» **ACTIVITIES**:
A - Write out the passage of the forum thread about the 0 KB video file from "Can you copy" to "of the file.".
B - Decide whether each statement agrees with the forum thread about the 0 KB video file. Answer yes or no, and quote the deciding words of the thread. (i) The video filmed on the Kodak camera was about 15 minutes long. (ii) The original poster previewed the video right after transferring it to the computer. (iii) Elvandil says a file deleted from the camera can be recovered with PhotoRec if it has not been overwritten.

Top of EXERCISE PASSAGE

# Video .mov file is now 0 KB



## jacksonspaz (Jun 2, 2009)

Had to get a new account? haha

So I filmed a .mov video on my Kodak digital camera, it was about 15 minutes long, and was fine when on my camera.
I transferred it onto my computer last week, then today moved it to another folder. But now it's 0 KB and will not play. I don't get any message. It just won't play. I hadn't previewed it upon transfer, so I don't know if it was fine right after transfer or if it happened today.

Is there any way at all I can fix this file? I need it very much.


----------



## Duckman69 (Jun 26, 2007)

i got something you might try may or may not help you out... some cameras save 2 files per video a reference file & the actual video, you may have moved one without the other or the wrong one all together...

check the folder you moved them from for the video again, then search your computer for the name of the file because it usually goes like this (DSE00914.avi (main Video file) DSE00914.ref or . whatever (as the reference file))

if that doesnt work for you try to move that file back to its origional place & see if it will play there, then mess around & try to get your self a back of it from there ( you could convert the format then back that up, or retry moving it again... give this all a shot cant hurt, leme know how you work out there


----------



## Elvandil (Aug 1, 2003)

It is probably a shortcut. If it is 0 bytes, there is not much you can do since it doesn't even contain any data to retrieve.

Can you copy it from the camera again? Even if it has been deleted from the camera, you can recover it with PhotoRec if it has not been overwritten with new data.


----------



## jacksonspaz (Jun 2, 2009)

Good idea, Duckman, however I had transferred the raw files themselves, rather than an automated transfer, and that was the only copy of the file.

And, Elvandil, it's certainly not a shortcut. How can I acquire this PhotoRec? Also, there have been pictures taken since I deleted everything from the SD card, but I don't know if that would "overwrite" it necessarily.


----------



## Duckman69 (Jun 26, 2007)

heres a link to download photorec ( its called using google ) lol... but its quite alright i sometimes forget its there & do the same thing ... leme know how things work out for you...

you could also try pc data recovery as well though from the sounds of it that wouldnt do much for you anyway heres the link...

http://www.portablefreeware.com/?id=1029


----------

Bottom of EXERCISE PASSAGE
Top of PROVIDED MATERIAL

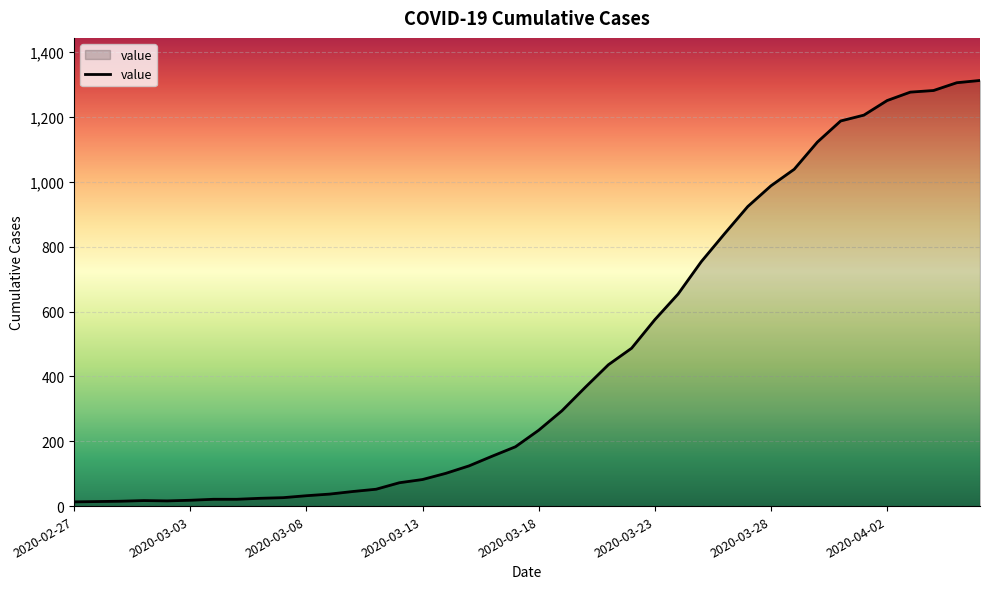

What is the greatest value displayed?

1313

Bottom of PROVIDED MATERIAL

» **ANSWERS TO THE PROBLEMS**:
A -
Can you copy it from the camera again? Even if it has been deleted from the camera, you can recover it with PhotoRec if it has not been overwritten with new data.


----------



## jacksonspaz (Jun 2, 2009)

Good idea, Duckman, however I had transferred the raw files themselves, rather than an automated transfer, and that was the only copy of the file.

B -
(i) Yes: "it was about 15 minutes long"
(ii) No: "I hadn't previewed it upon transfer"
(iii) Yes: "you can recover it with PhotoRec if it has not been overwritten with new data"